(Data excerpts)
- Opening Delimiter -
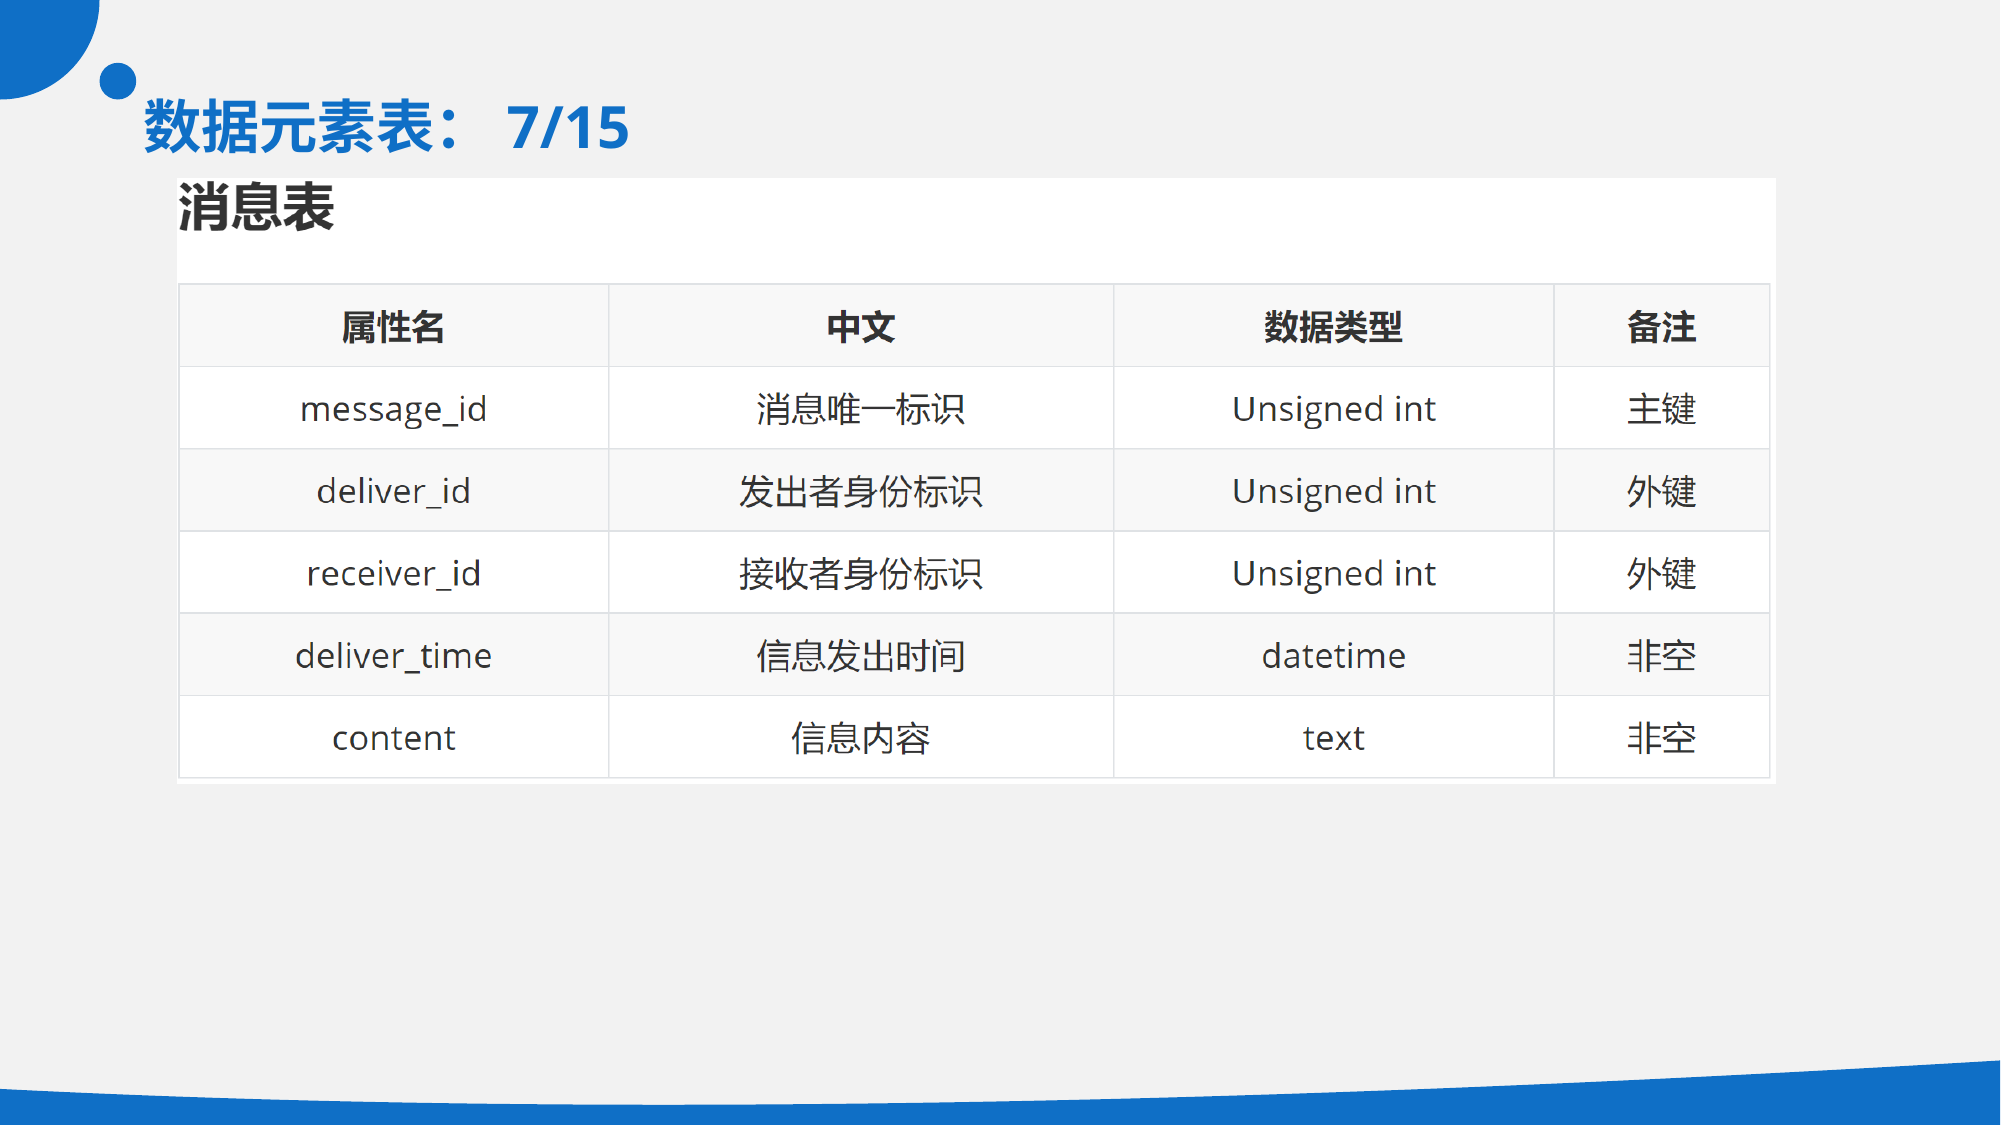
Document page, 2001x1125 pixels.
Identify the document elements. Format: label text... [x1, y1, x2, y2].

text_box 数据元素表：7/15 [128, 82, 646, 168]
picture [177, 178, 1777, 785]
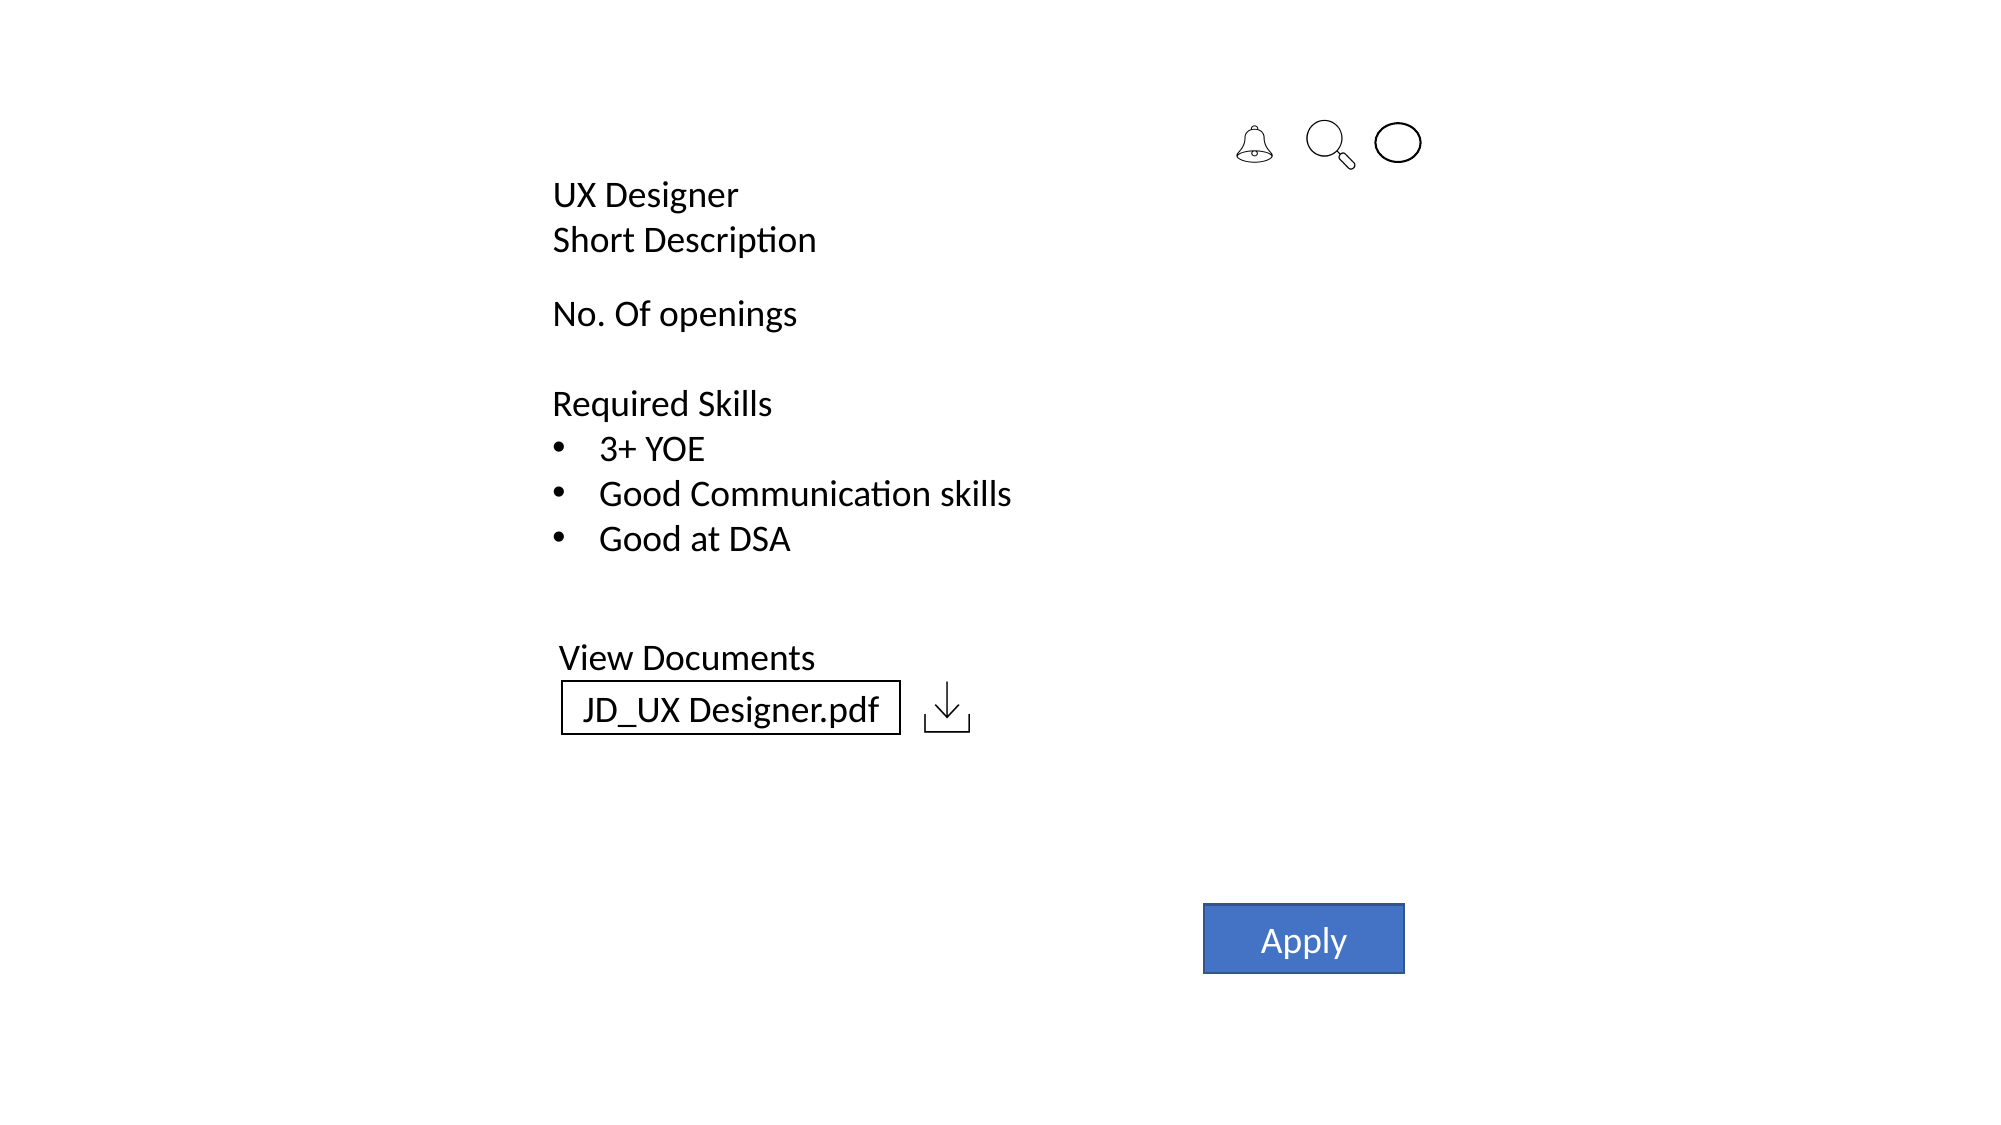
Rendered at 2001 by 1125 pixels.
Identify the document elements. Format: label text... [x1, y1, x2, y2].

text_box Apply [1203, 903, 1405, 974]
text_box [1374, 122, 1422, 164]
text_box UX Designer Short Description [537, 162, 950, 268]
text_box Required Skills 3+ YOE Good Communication skills Good at DSA [537, 371, 1415, 567]
picture [1229, 121, 1280, 167]
text_box No. Of openings [537, 281, 854, 342]
text_box JD_UX Designer.pdf [561, 680, 901, 735]
picture [1301, 114, 1361, 175]
picture [909, 666, 985, 748]
text_box View Documents [543, 625, 1421, 731]
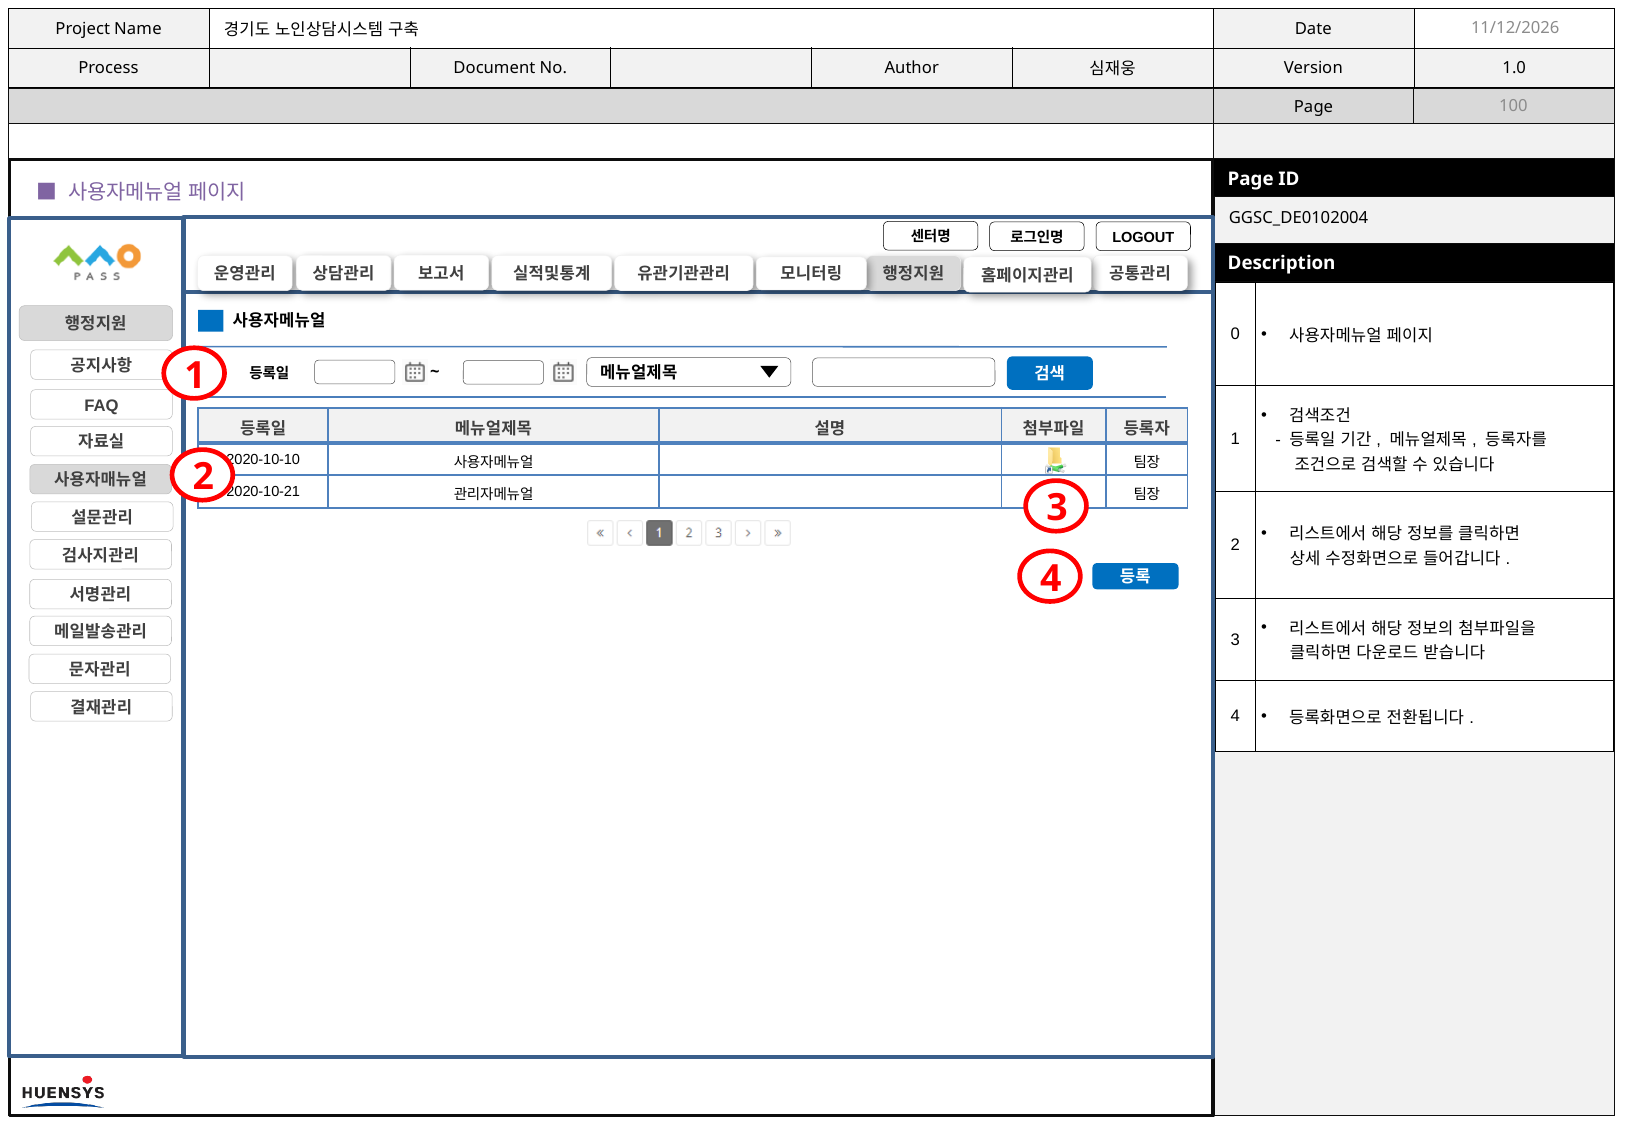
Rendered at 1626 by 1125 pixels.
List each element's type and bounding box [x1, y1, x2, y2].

slide_number [1414, 10, 1616, 46]
table_header [1216, 283, 1255, 385]
table_cell [1256, 386, 1613, 491]
table_header [199, 409, 327, 441]
table_cell [1107, 445, 1187, 474]
picture [21, 1075, 104, 1108]
table_cell [1002, 476, 1105, 507]
table_cell [1256, 492, 1613, 598]
table_cell [1256, 599, 1613, 680]
slide_number [1413, 88, 1614, 124]
table_cell [1216, 599, 1255, 680]
table_cell [1216, 492, 1255, 598]
table_cell [329, 445, 658, 474]
table_cell [1216, 386, 1255, 491]
table_cell [329, 476, 658, 507]
table_cell [199, 476, 327, 507]
picture [550, 359, 577, 386]
table_header [1107, 409, 1187, 441]
table_cell [1107, 476, 1187, 507]
table_cell [199, 445, 327, 474]
table_cell [1002, 445, 1042, 474]
table_header [22, 168, 988, 209]
picture [1042, 445, 1068, 474]
table_header [329, 409, 658, 441]
picture [401, 359, 428, 385]
table_header [1002, 409, 1105, 441]
table_cell [1216, 681, 1255, 751]
table_header [660, 409, 1001, 441]
table_cell [1256, 681, 1613, 751]
table_cell [660, 445, 1001, 474]
table_cell [660, 476, 1001, 507]
table_header [1256, 283, 1613, 385]
picture [584, 518, 795, 549]
text_box [1211, 157, 1617, 198]
text_box [7, 199, 1625, 1059]
picture [46, 235, 146, 290]
table_cell [1068, 445, 1105, 474]
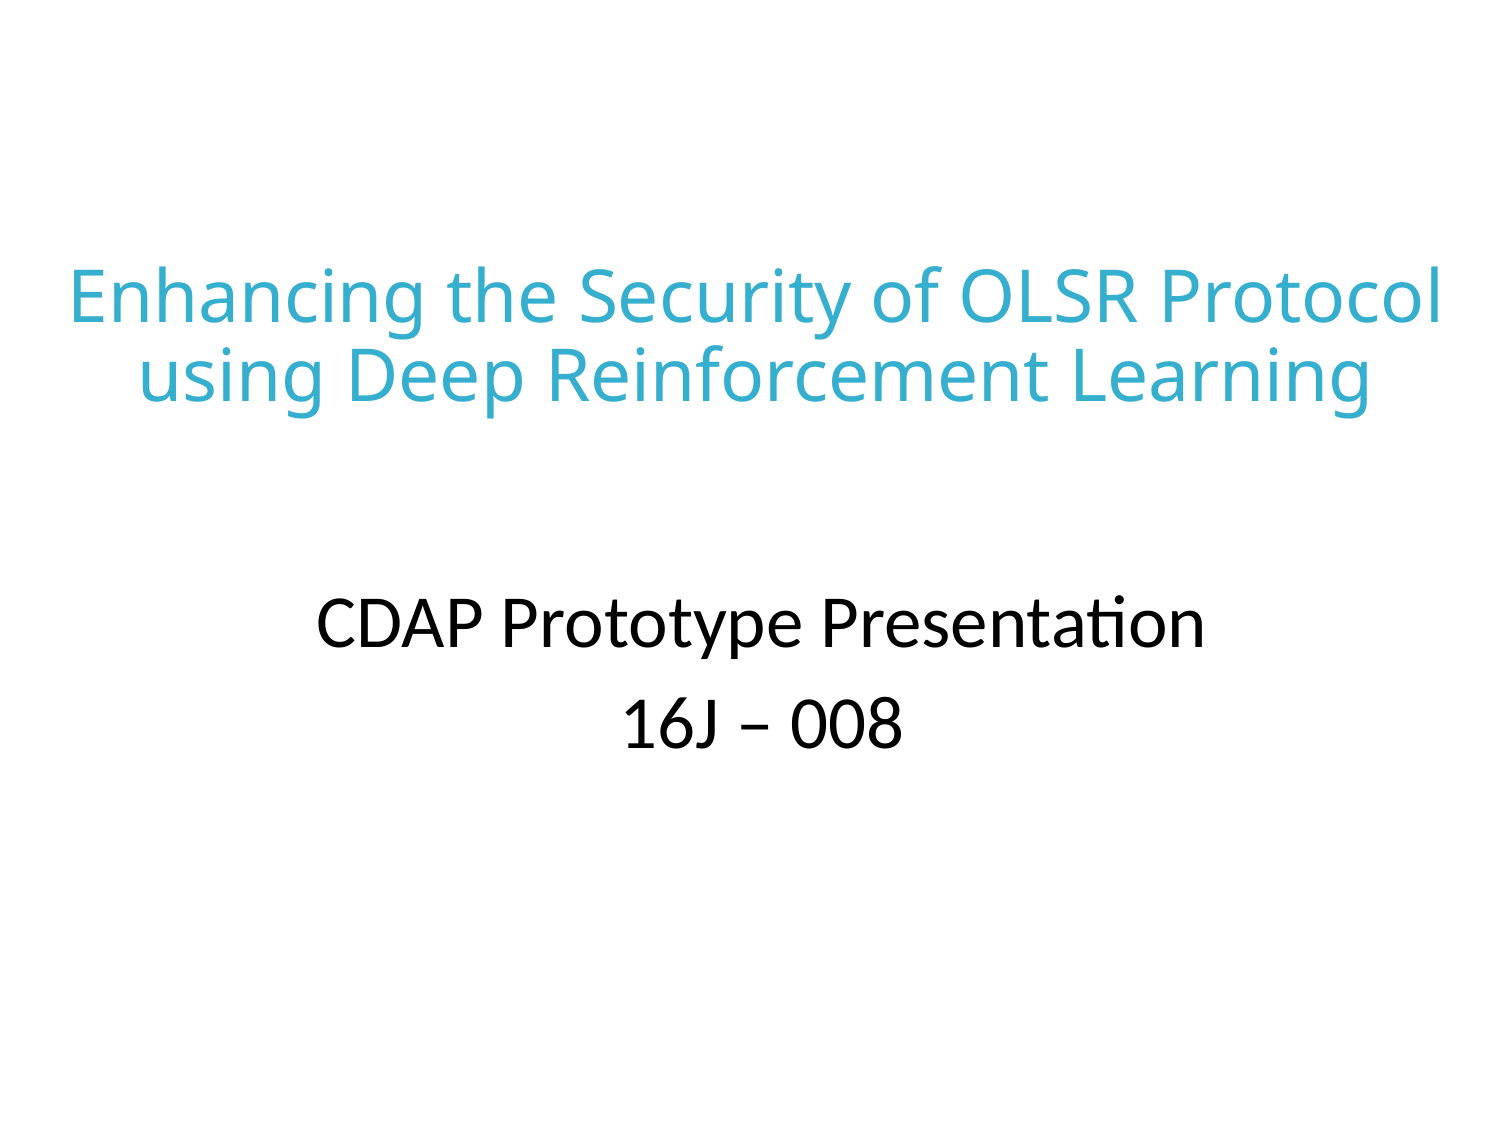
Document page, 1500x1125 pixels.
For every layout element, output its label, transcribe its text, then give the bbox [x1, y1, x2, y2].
- Closing Delimiter -
_What the exercise asks_: Exactly the lines from the start of the entries above through the line with "Rendered at 1626 by 1125 pixels." should be reproduced, and nothing else; drop the pictures.

_Response to this exercise_:
Document page, 2001x1125 pixels.
Identify the document elements. Format: label text... [x1, y1, x2, y2].

text_box 数据元素表：7/15 [128, 82, 646, 168]
picture [177, 178, 1777, 785]
Rendered at 2001 by 1125 pixels.
Identify the document elements. Format: label text... [x1, y1, x2, y2].

text_box Apply [1203, 903, 1405, 974]
text_box [1374, 122, 1422, 164]
text_box UX Designer Short Description [537, 162, 950, 268]
text_box Required Skills 3+ YOE Good Communication skills Good at DSA [537, 371, 1415, 567]
picture [1229, 121, 1280, 167]
text_box No. Of openings [537, 281, 854, 342]
text_box JD_UX Designer.pdf [561, 680, 901, 735]
picture [1301, 114, 1361, 175]
picture [909, 666, 985, 748]
text_box View Documents [543, 625, 1421, 731]
Rendered at 1626 by 1125 pixels.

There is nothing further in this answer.